M4RI and Structured Matrices

I have blogged before about the issues we face in M4RI if the matrices we work with are relatively sparse. In a nutshell, computing the, say, row echelon form of these matrices may take longer than for random matrices. In particular, all the nice work we’ve done for making matrix elimination fast M4RI might not pay off for the kind of matrices I care about such as matrices as they appear when computing Gröbner bases for relatively dense systems of polynomials in PolyBoRi. A few examples of such matrices can be downloaded from the M4RI performance site. Since I am writing up my thesis (and Clément and I are working on a joint paper) I played around with a simple hybrid algorithm today. The idea is simple: M4RI is faster for sparse-ish matrices than PLS decomposition mainly due to the lack of column swaps. Thus, run M4RI until the density of the remaining matrix is above a certain threshold and then switch to the PLS-based approach. It turns out this works reasonably well for the benchmark matrices.

64-bit Debian/GNU Linux, 2.6Ghz Opteron (VMWare Virtualised)

Problem (Filesize)	Matrix Dimension	Density	Magma 2.14-13	M4RI 20100324	PLS 20100324	M+P 0.15 20100414	M+P 0.20 20100414
HFE 25 (5.6 MB)	12,307 x 13,508	0.076	4.57s	3.28s	3.45s	3.44s	3.08
HFE 30 (16 MB)	19,907 x 29,323	0.067	33.21s	23.72s	25.42s	22.79s	20.71
HFE 35 (40 MB)	29,969 x 55,800	0.059	278.58s	126.08s	159.72s	121.03s	123.75
MXL2 (39MB)	26,075 x 26,407	0.185	76.81s	23.03s	19.04s	18.31s	17.15

64-bit Fedora Linux, 2.33Ghz Xeon (eno)

Problem (Filesize)	Matrix Dimension	Density	Magma 2.16-7	M4RI 20100324	PLS 20100324	M+P 0.15 20100414	M+P 0.20 20100414
HFE 25 (5.6 MB)	12,307 x 13,508	0.076	3.68s	1.94s	2.09s	2.16s	1.92
HFE 30 (16 MB)	19,907 x 29,323	0.067	23.39s	11.46s	13.34s	11.37s	10.60
HFE 35 (40 MB)	29,969 x 55,800	0.059	—	49.19s	68.85s	53.17s	47.90
MXL2 (39MB)	26,075 x 26,407	0.185	55.15	12.25s	9.22s	9.09s	9.25

64-bit Ubuntu Linux, 2.66Ghz Xeon (sage.math)

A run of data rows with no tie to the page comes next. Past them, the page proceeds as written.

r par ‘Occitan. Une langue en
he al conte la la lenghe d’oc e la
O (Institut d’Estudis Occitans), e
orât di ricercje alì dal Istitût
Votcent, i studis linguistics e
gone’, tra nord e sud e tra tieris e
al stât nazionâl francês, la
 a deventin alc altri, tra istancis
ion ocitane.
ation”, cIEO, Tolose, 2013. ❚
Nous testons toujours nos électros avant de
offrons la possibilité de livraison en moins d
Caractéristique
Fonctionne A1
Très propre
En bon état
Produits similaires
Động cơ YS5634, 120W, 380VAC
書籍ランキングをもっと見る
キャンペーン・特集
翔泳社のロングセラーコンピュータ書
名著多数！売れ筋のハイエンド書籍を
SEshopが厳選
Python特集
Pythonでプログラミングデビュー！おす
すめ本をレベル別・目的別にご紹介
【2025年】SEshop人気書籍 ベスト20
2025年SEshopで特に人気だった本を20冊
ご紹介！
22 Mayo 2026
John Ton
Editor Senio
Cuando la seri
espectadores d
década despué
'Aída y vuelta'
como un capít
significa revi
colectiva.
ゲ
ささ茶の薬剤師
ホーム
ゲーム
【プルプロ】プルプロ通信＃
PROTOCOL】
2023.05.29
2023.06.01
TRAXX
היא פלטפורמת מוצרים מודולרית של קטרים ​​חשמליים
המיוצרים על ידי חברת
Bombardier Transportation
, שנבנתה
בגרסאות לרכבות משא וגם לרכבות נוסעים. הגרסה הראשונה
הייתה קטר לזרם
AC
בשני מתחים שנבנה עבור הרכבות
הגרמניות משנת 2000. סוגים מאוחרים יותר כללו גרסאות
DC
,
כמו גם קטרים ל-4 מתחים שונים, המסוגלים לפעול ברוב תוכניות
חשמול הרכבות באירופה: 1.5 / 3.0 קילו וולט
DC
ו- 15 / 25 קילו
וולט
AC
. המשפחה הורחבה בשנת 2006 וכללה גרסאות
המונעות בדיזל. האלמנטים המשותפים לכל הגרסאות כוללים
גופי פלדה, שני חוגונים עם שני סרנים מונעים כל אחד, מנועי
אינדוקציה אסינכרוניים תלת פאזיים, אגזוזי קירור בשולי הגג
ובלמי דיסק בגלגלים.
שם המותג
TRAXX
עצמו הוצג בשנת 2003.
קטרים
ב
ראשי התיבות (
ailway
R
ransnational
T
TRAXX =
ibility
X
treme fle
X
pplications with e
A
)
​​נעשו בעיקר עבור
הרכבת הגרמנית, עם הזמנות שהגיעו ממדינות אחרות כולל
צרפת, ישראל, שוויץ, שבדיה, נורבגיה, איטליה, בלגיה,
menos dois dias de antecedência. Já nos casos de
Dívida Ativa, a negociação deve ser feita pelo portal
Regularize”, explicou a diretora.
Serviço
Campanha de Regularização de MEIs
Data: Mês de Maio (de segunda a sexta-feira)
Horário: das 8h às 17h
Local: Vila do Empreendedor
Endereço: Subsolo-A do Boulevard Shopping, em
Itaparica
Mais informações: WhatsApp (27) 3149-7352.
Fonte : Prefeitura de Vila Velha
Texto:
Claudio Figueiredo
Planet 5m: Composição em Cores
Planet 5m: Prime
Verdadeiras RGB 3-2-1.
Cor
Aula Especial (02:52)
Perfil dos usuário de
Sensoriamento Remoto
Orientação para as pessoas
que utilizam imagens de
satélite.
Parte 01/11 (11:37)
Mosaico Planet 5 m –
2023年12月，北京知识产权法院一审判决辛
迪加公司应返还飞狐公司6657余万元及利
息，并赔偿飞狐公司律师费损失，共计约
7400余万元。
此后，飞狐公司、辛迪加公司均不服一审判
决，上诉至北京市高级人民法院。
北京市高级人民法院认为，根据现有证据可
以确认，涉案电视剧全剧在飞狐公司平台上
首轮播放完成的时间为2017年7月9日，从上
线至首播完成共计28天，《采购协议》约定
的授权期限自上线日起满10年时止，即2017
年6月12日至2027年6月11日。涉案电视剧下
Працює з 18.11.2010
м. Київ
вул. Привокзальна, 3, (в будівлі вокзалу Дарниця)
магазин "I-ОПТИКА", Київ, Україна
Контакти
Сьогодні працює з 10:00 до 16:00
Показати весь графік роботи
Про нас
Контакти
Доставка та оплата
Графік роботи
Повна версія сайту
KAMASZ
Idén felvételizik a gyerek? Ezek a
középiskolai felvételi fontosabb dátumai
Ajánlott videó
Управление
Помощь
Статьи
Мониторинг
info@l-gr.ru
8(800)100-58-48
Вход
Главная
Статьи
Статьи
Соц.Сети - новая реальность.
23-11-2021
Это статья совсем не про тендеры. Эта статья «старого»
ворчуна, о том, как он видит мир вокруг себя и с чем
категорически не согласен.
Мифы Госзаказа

Problem (Filesize)	Matrix Dimension	Density	M4RI 20100324	PLS 20100324	M+P 0.15 20100414	M+P 0.20 20100414
HFE 25 (5.6 MB)	12,307 x 13,508	0.076	2.24s	2.00s	2.25s	2.04
HFE 30 (16 MB)	19,907 x 29,323	0.067	27.52s	13.29s	11.75s	13.39
HFE 35 (40 MB)	29,969 x 55,800	0.059	115.35s	72.70s	54.97s	111.27
MXL2 (39MB)	26,075 x 26,407	0.185	26.61s	8.73s	8.82s	10.32

In the above M+P denotes the hybrid hack and the number following M+P is the switch-over density. Clearly, this simple strategy does not always give optimal results, but it does indeed look promising at least for some (relevant) applications. I did not commit the patch however, since it is too much of a hack. We will have think whether and how to incorporate it properly. Btw. I don’t have access to Magma on sage.math.